Purpose: To present an implementation of generalized cross validation (GCV) for automatically determining the regularization parameter--i.e., the threshold value in deconvolution analysis based on truncated singular value decomposition (TSVD) of dynamic contrast-enhanced magnetic resonance imaging (DCE-MRI) data--and to investigate the usefulness of this approach in comparison with TSVD with a fixed threshold value (TSVD-F).
Methods: Using computer simulations, we generated a time-dependent concentration of the contrast agent in the volume of interest (VOI) from the arterial input function (AIF) modeled as a gamma-variate function under various cerebral blood flows (CBFs), cerebral blood volumes (CBVs), and signal-to-noise ratios (SNRs) for three different types of residue functions (exponential, triangular, and box-shaped). We also considered the effects of delay and dispersion in AIF. The TSVD with GCV (TSVD-G) and TSVD-F with a fixed threshold value of 0.2 were used to estimate CBF values from the simulated concentration-time curves in the VOI and AIF, and the estimated values were compared with the assumed values. Additionally, the optimal threshold value was determined from the threshold value in TSVD-F giving the mean CBF value closest to the assumed value and was compared with the threshold value determined with TSVD-G.

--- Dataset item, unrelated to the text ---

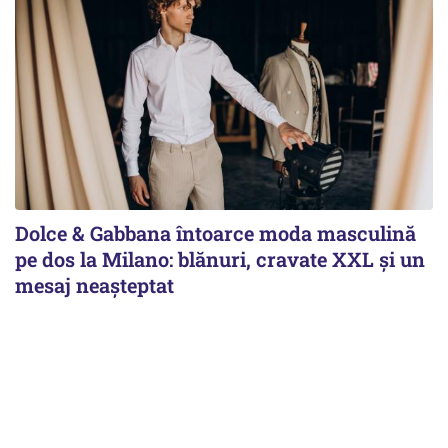
Dolce & Gabbana întoarce moda masculină
pe dos la Milano: blănuri, cravate XXL și un
mesaj neașteptat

Results: With TSVD-G, the CBF estimation was substantially improved over a wide range of CBFs for all types of residue functions at the cost of more noise than was seen with TSVD-F. The dependency of the threshold value determined with TSVD-G on the CBF, CBV, and SNR was similar to that of the optimal threshold value, with some discrepancy being observed for the box-shaped residue function, although they did not always agree in terms of absolute value.
Conclusion: Given an improved SNR, TSVD-G is useful for quantification of CBF with deconvolution analysis of DCE-MRI data.